PLANS to bill schools for the huge costs of becoming academies could save Bradford Council more than £5m, council bosses have said.

An increasing number of schools are making the switch away from local authority control, but currently the council pays for all the necessary legal and administrative work each time.

As this can amount to between £30,000 and £40,000 per conversion, council bosses say they fear the situation will get untenable unless they start charging the schools.

Education chief Councillor Imran Khan said there were 140 maintained schools in the district with the potential to become academies in future.

“Multiply that by £30,000 to £40,000 each time, and it’s a substantial amount, so for us it’s a route we have to explore,” he said.

Cllr Khan said many other local authorities had already gone down the route of billing schools for conversion costs, adding that the Department for Education gave schools some funding to cover such expenses.

He said with the authority’s budget being halved from £600m to £300m over a decade, “something’s got to give”.

He said: “All the salami-slicing, all the efficiency savings, all that has been done so we are really at a point where we have to consider which services to stop providing.”

The opposition Conservatives’ education spokesman Councillor Debbie Davies said not only did she agree with Labour’s proposal, she believes she gave them the idea.

Cllr Davies said she had suggested such a move during a speech at a full council meeting in July.

She said: “I said that some local authorities had decided to pass on the costs to schools that convert to become academies and perhaps that’s an option we should consider.”

Cllr Khan said: “I certainly don’t remember Cllr Davies suggesting it but if she did, I’m grateful for her support.”

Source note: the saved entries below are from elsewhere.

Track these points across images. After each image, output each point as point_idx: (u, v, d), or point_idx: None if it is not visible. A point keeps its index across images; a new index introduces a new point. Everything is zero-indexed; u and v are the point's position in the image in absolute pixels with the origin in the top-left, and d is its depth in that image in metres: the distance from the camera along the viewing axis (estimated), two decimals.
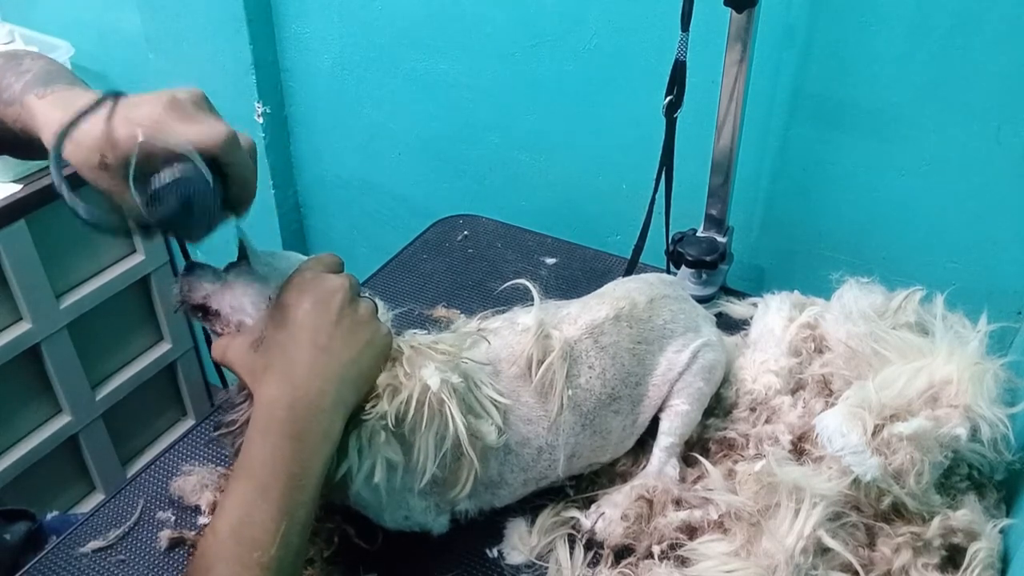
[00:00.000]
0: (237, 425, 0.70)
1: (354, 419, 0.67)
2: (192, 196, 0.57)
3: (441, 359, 0.70)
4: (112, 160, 0.57)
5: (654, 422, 0.84)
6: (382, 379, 0.68)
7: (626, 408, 0.82)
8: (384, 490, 0.70)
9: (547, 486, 0.81)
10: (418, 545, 0.78)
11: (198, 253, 0.76)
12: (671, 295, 0.87)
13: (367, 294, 0.72)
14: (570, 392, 0.78)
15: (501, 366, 0.78)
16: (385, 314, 0.75)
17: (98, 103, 0.58)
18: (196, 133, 0.57)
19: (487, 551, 0.79)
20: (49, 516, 1.11)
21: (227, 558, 0.58)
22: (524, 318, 0.80)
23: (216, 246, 0.72)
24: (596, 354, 0.80)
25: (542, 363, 0.77)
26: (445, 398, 0.68)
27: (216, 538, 0.59)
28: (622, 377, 0.81)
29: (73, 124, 0.58)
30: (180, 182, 0.57)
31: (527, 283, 0.82)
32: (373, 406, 0.67)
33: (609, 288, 0.88)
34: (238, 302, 0.70)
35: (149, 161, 0.57)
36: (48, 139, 0.59)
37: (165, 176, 0.57)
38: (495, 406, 0.73)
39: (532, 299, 0.81)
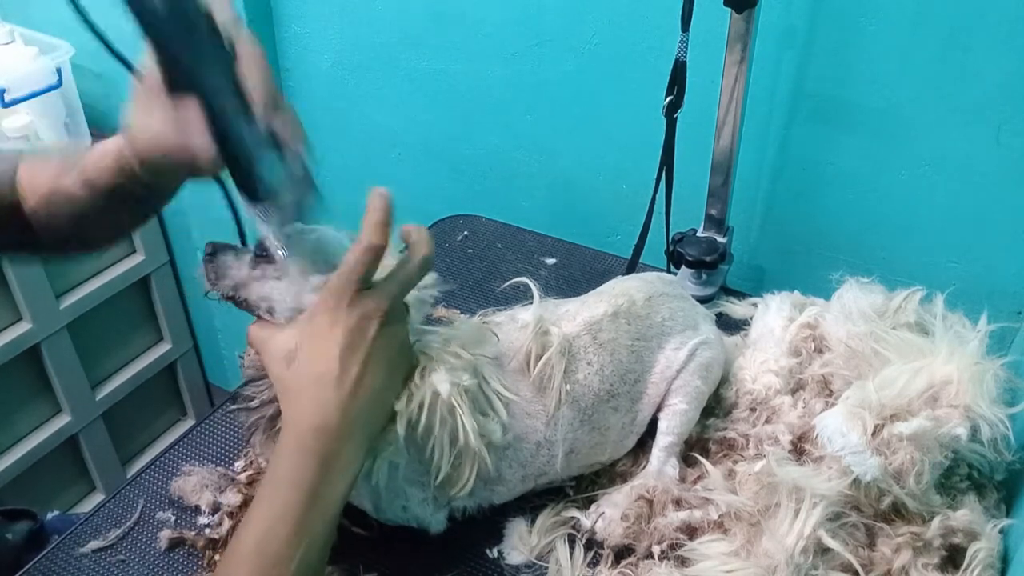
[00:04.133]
0: (255, 403, 0.71)
1: None
2: None
3: (454, 363, 0.70)
4: None
5: (654, 422, 0.84)
6: None
7: (624, 405, 0.82)
8: (383, 483, 0.71)
9: (546, 484, 0.81)
10: (418, 545, 0.78)
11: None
12: (669, 293, 0.87)
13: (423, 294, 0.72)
14: (568, 387, 0.78)
15: (502, 360, 0.78)
16: (432, 289, 0.75)
17: None
18: None
19: (487, 551, 0.79)
20: (50, 516, 1.11)
21: (250, 570, 0.60)
22: (524, 315, 0.80)
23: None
24: (595, 350, 0.80)
25: (540, 358, 0.77)
26: (456, 404, 0.68)
27: (241, 548, 0.61)
28: (620, 374, 0.81)
29: None
30: None
31: (527, 281, 0.82)
32: None
33: (608, 286, 0.88)
34: (266, 294, 0.69)
35: None
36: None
37: None
38: (501, 401, 0.74)
39: (531, 298, 0.82)
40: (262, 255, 0.69)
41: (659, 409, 0.84)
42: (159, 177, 0.71)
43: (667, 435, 0.82)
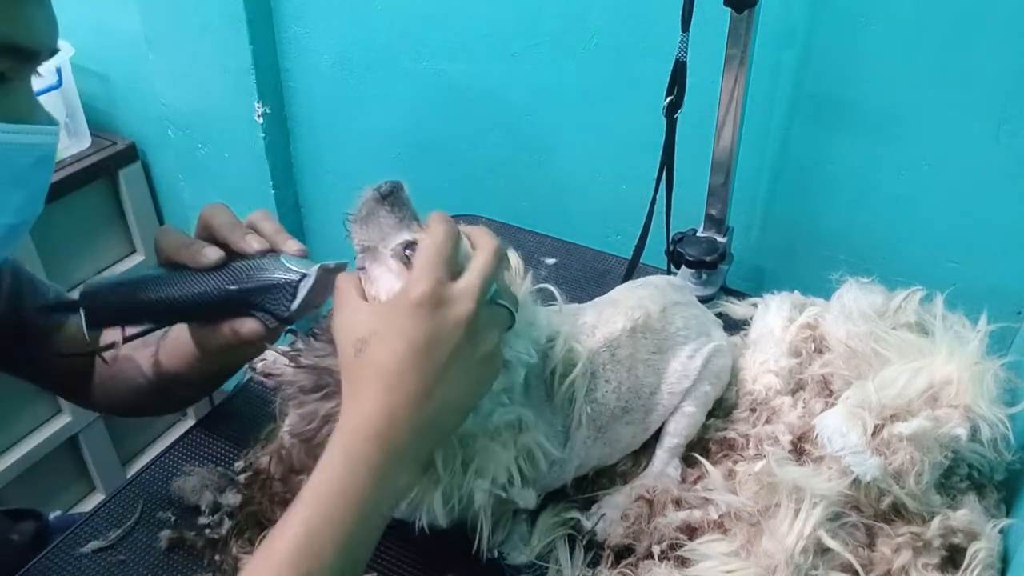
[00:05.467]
0: (304, 359, 0.68)
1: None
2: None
3: (499, 463, 0.69)
4: None
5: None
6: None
7: (638, 418, 0.81)
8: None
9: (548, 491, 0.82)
10: (418, 544, 0.78)
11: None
12: (682, 301, 0.86)
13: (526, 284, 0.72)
14: (588, 409, 0.77)
15: (530, 379, 0.76)
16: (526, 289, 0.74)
17: None
18: None
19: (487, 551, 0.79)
20: (53, 516, 1.11)
21: None
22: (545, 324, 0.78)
23: None
24: (612, 368, 0.79)
25: (564, 377, 0.75)
26: (482, 515, 0.70)
27: (274, 556, 0.56)
28: (636, 389, 0.80)
29: None
30: None
31: (551, 288, 0.80)
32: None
33: (621, 296, 0.87)
34: (375, 277, 0.64)
35: None
36: None
37: None
38: (544, 457, 0.73)
39: (543, 298, 0.81)
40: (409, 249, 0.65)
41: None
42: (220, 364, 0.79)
43: (674, 437, 0.82)
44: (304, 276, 0.68)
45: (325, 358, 0.67)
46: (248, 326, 0.70)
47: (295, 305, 0.68)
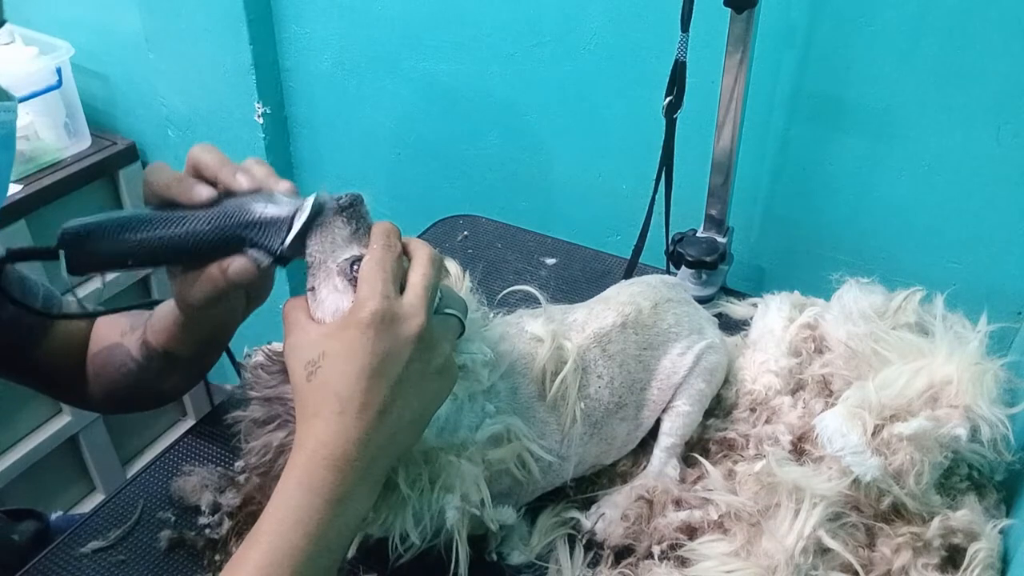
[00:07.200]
0: (254, 391, 0.68)
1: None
2: None
3: (469, 482, 0.69)
4: None
5: (656, 422, 0.84)
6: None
7: (631, 414, 0.82)
8: None
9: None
10: None
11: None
12: (674, 298, 0.86)
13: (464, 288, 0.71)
14: (582, 405, 0.77)
15: (517, 380, 0.76)
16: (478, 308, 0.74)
17: None
18: None
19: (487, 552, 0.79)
20: (55, 516, 1.11)
21: None
22: (534, 325, 0.78)
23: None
24: (604, 363, 0.79)
25: (556, 375, 0.76)
26: (456, 531, 0.69)
27: None
28: (628, 384, 0.80)
29: None
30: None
31: (532, 290, 0.81)
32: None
33: (613, 293, 0.87)
34: (329, 291, 0.63)
35: None
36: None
37: None
38: (536, 462, 0.73)
39: (532, 300, 0.81)
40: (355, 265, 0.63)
41: (663, 411, 0.83)
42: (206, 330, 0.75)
43: (669, 436, 0.82)
44: (298, 209, 0.65)
45: (276, 387, 0.67)
46: (237, 263, 0.64)
47: (289, 239, 0.64)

The Department for Education did not respond to requests for a comment on Bradford Council's plans, but a council report says the DfE believes any charges imposed by local authorities "must be reasonable".

Currently, there are nine primary academies and five secondary academies in the district.

A further 30 schools have applied to convert - 24 primaries, five secondaries and one special school - with more expected in the future.

The new proposal to introduce charges will go before the council’s decision-making Executive on Tuesday.

But the changes will not address a second long-running concern of the Labour-led council, that when schools become academies, any debts remain with the council while any surplus money goes with the school.

Cllr Khan said this could saddle the council with between £4m and £25m of school debts.

But Cllr Davies questioned how local authority-maintained schools have been allowed to run up such deficits in the first place.

“How are they ever allowed to go into debt?” she said.